Selected passage
I think it was a mistake to put hashCode (and to an extent, equals) to all objec...

breischl · on July 20, 2021

I don't know about bloat per se, but I think putting `equals` on all objects is a design flaw. This implicitly assumes that every object has a single implementation that works for every case, which is frequently false. Some objects have no semantically meaningful concept of "equals". Others have situation-specific definitions.

A better design (which C# has made some steps towards) is defining interfaces for Equatable and Hashable, and requiring the object to implement methods that return them. Then they can return them or not, or have multiple implementations of each if needed. Or users of the objects can define their own, custom implementations easily.

exabrial · on July 21, 2021

The vast majority do though. This was a design decision to be useful 85% of the time and allow for graceful degradation into edge cases (you can always just return false from equals() always)

Given information
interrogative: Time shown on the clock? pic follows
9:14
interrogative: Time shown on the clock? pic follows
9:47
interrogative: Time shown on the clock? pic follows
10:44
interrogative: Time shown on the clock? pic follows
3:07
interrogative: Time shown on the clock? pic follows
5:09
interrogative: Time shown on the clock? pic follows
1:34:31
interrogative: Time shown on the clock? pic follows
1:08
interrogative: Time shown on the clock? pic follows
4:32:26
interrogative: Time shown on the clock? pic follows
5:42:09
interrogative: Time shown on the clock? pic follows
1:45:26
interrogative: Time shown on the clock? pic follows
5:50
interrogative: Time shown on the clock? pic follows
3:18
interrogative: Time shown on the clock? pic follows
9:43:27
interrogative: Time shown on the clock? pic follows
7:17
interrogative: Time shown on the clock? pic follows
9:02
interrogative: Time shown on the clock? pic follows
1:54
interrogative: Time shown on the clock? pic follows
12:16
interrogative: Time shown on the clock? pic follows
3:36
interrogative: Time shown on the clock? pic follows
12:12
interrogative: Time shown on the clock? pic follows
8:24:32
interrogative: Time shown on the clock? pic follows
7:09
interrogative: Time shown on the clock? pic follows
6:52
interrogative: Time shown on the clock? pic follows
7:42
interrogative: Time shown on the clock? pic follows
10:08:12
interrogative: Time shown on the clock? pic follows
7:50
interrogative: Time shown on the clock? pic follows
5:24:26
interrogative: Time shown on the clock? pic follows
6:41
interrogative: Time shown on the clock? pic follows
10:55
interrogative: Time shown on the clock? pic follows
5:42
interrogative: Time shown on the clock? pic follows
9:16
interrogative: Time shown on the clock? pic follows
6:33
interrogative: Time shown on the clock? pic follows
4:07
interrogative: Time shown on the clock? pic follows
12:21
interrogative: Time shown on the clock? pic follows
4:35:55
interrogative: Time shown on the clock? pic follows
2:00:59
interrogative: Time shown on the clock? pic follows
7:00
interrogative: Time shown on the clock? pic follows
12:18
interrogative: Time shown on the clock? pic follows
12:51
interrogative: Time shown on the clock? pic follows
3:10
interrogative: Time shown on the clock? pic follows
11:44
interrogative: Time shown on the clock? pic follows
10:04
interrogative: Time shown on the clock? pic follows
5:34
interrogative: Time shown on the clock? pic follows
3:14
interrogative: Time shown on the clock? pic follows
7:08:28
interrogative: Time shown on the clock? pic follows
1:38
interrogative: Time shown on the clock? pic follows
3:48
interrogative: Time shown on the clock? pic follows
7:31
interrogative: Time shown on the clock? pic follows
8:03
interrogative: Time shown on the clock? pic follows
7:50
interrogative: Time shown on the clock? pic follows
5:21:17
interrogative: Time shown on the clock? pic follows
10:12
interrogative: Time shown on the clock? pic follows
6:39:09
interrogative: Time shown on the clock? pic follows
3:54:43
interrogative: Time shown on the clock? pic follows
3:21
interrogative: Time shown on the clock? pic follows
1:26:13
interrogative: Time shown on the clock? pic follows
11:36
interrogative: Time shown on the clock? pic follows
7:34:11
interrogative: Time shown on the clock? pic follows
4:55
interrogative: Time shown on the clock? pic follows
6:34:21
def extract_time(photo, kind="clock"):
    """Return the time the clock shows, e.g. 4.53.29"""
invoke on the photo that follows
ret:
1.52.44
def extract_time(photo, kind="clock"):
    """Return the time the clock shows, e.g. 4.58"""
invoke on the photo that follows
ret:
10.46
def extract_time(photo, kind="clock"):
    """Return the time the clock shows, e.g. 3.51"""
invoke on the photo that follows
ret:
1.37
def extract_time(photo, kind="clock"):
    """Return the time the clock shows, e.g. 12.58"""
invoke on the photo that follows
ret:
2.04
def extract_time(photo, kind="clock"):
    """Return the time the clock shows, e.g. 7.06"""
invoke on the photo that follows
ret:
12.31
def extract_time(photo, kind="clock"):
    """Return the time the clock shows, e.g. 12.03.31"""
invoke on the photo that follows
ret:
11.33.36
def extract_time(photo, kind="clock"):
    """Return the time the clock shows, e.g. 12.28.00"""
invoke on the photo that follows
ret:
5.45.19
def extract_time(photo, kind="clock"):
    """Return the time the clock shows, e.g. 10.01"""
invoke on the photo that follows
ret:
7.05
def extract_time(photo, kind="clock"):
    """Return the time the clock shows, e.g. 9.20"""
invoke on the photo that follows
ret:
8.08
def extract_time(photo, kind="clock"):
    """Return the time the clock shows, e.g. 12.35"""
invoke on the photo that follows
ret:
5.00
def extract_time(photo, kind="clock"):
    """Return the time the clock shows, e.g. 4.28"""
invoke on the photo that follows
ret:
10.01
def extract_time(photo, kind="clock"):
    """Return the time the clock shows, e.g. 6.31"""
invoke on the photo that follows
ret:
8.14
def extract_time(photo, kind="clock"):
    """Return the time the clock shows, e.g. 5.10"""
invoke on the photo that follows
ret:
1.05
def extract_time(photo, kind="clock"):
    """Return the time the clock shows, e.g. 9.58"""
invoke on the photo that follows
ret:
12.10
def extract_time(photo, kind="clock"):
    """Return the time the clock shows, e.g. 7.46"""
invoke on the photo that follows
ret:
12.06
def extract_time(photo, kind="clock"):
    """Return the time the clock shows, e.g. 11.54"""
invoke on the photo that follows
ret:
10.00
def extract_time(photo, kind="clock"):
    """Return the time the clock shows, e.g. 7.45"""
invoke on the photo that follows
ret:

Written request
Retype the equals and hashCode thread, beginning at the words "I don't know" and stopping after "custom implementations easily.". Work only from the thread on equals and hashCode.

Output of the task
I don't know about bloat per se, but I think putting `equals` on all objects is a design flaw. This implicitly assumes that every object has a single implementation that works for every case, which is frequently false. Some objects have no semantically meaningful concept of "equals". Others have situation-specific definitions.

A better design (which C# has made some steps towards) is defining interfaces for Equatable and Hashable, and requiring the object to implement methods that return them. Then they can return them or not, or have multiple implementations of each if needed. Or users of the objects can define their own, custom implementations easily.